Upgrade current bike or purchase new?


New Member
Jan 17, 2011
I am currently riding a 2010 Trek madden 6.5, with a combination of components, ultra/105. This bike has treated me very well, not a complaint about it. I recently rode my friends cannonade synapse (2016) and really enjoyed the feel of this bike. It was less of an aggressive position, shifting was smoother, seemed "quicker" for lack of a better term.

So now I have the new bike "itch" and wanted to get some thoughts on upgrading. Have about $3000 to spend. is it worth exploring electronic shifting? It seems like most 2016's are running disc breaks? good bad?

or...the 2010 trek frame is really amazing, I could upgrade components, wheels, tires move to an 11 speed setup as well....
I would go for a new bike. Frames have been improved, you'll get 11-speeds and no need to wrench on anything for a couple of years. Tapered steerers are a big improvement in both safety and handling. Head tube area of most frames are much stiffer than earlier generations. This is a pretty much across the board improvement on all frames. BB's 'may' be stiffer...this pretty much depends on the frame in question, but is worth looking into.

- **Stored data**
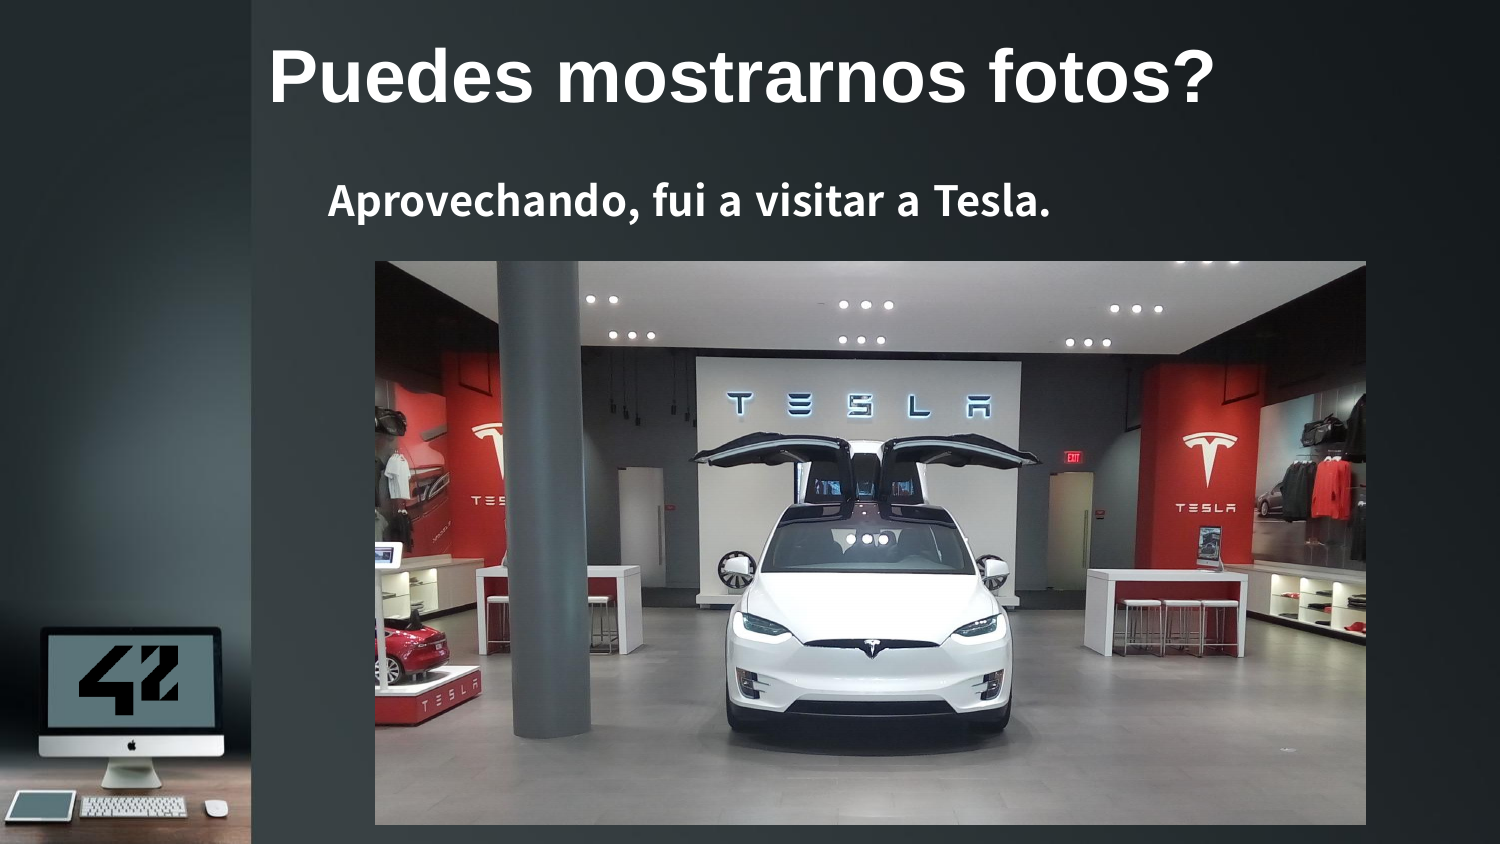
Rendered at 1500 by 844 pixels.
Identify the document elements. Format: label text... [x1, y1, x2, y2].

- **To-do list**
- a) In the forum thread about upgrading a bike, how much money does the first poster say they have to spend?
- b) Take the bike-upgrade forum thread further, picking up right after its last sentence.

- **Expected outputs**
- a) About $3000.

- b)
And yes, Ultegra Di2 electronic gear is worth the extra money IMO. I've got 5800 / 105 and 6800 / Ultegra and shifting is accurate, light and pretty smooth. shimaNO is a bit slower shifting than my Campagnolo (noticably slower on front shifts onto the little ring and rear upshifts onto smaller cogs). Cable life is only so-so...the price paid for weight savings and small cable winding drums in the shifters. Electronic adds complexity, but every user I've talked to is in love with their Ultegra Di2 rig.

From the sound of what you want to upgrade your old Madone, the only thing you would keep is the frame and cockpit.

Disc brakes? Discs are probably a better choice for all-weather commuters and guys that train in wet weather a lot. They make perfect sense for those in high mountains with long, twisting descents and repeated hard braking. If you're running carbon wheels and not a skilled user of rim brakes, discs are safer and offer hard slowing after hard slowing after hard slowing.

I'm still not convinced of the modulation improvements and the ultimate limitation of slew rates is the tire / road interface, but if you're interested at all in discs...give them a fair test ride and judge for yourself. They will add some weight as the components are heavier, the frame and fork are built stronger and heavier and the wheels add a little more weight. Nothing that can't be overcome with higher end components, but a valid consideration if you are also going to be doing the climbing that gets you those speed demon descents.
Thanks for the reply. I was thinking the same about a new bike - looked at an Emonda, Synapse, and Domaine. If I keep the madone, the only thing i would keep is the frame and upgrade wheels, and electronic shifting - to an 11 speed.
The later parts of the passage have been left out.